__EXTRACT__
I hadn't noticed that module-info is ignored for executable JARs without special command-line launcher options, and of course those options aren't going to happen under Windows. In all the desperate searching for something that would compile, I missed that part of the JLS/JEP changes. My mistake.

The rest is just me thinking aloud. Feel free to ignore:

So... using the standard JAXB stuff isn't an option, since there's no mechanism for us to require the EE XML modules. In the immediate term, we'll have to get the standalone JAXB implementation and build it into our own JAR to ship. Regarding Java 9, the standalone JAXB release says "Implementation and tool jars jaxb-core, jaxb-impl, jaxb-xjc and jaxb-jxc contain split packages and cannot be used as JPMS automatic modules." so possibly we have to ship it all under some other merged package name to prevent the JRE from hosing us with name clashes. After that, in the short term we need to migrate away from using JAXB at all, since apparently JAXB is such a bad thing that we didn't even get a single major release of Java where it only caused warnings before they broke it. In the medium/long term... we need to reconsider whether Java is still a useful platform for our project, given how hostile this release has been to developers and how much our customer base hates installing the JRE. I'm sure the Oracle/OpenJDK cathedral have no problem handwaving away problems with "just launch with these options" but in the real world that's not always under our control.

__SET OF TASKS__
a - Repeat the JAXB post word for word from "I hadn't noticed" up to and including "changes. My mistake.".
b - Answer these questions from the JAXB post:
(i) What does the writer say is ignored for executable JARs without special command-line launcher options?
(ii) Which jars does the standalone JAXB release say contain split packages?
(iii) What does the writer say the customer base hates?
c - Please take up the JAXB post after its final sentence and keep writing it.
The listing that comes next is from an unrelated source.

__GIVEN MATERIAL__
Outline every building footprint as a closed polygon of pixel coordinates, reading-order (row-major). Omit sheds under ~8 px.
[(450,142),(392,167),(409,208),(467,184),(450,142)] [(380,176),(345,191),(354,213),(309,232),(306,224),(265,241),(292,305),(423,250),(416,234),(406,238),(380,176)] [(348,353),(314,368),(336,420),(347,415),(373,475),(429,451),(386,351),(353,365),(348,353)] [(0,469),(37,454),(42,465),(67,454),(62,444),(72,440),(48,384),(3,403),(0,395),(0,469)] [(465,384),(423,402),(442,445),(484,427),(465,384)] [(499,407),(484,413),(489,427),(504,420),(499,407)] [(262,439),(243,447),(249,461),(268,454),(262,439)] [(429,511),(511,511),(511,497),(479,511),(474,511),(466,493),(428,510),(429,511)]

__SOLVED PROBLEMS__
a -
I hadn't noticed that module-info is ignored for executable JARs without special command-line launcher options, and of course those options aren't going to happen under Windows. In all the desperate searching for something that would compile, I missed that part of the JLS/JEP changes. My mistake.

b -
(i) module-info
(ii) jaxb-core, jaxb-impl, jaxb-xjc and jaxb-jxc
(iii) Installing the JRE

c -
Possibly we can get a JNLP file to launch the software instead, and use java-vm-args to pass along all the magic handwavy add-module options. Then we reduce the problem to fighting with JWS when there's no codebase= parameter, which still is retardedly limited despite the JNLP fixes in Java 1.6. Still, it's a start. [edit: nope, Oracle's Standard Edition Deployment Guide for Java 9 says "Modular applications can be packaged as self-contained applications. They cannot be packaged as Java Web Start applications." Boy, they really don't give a rat's ass about current developers.] Relying on launching-JAR-via-double-click was a dumb thing to do, but that's another thing developers don't always get to control. It would at least buy us time until Java 10 (or "Java 18.5" or whatever other shitty number that pretends to be semantic versioning but is actually just marketing) removes JAXB and the other workarounds. That might be enough time to move to C++.

End of rant.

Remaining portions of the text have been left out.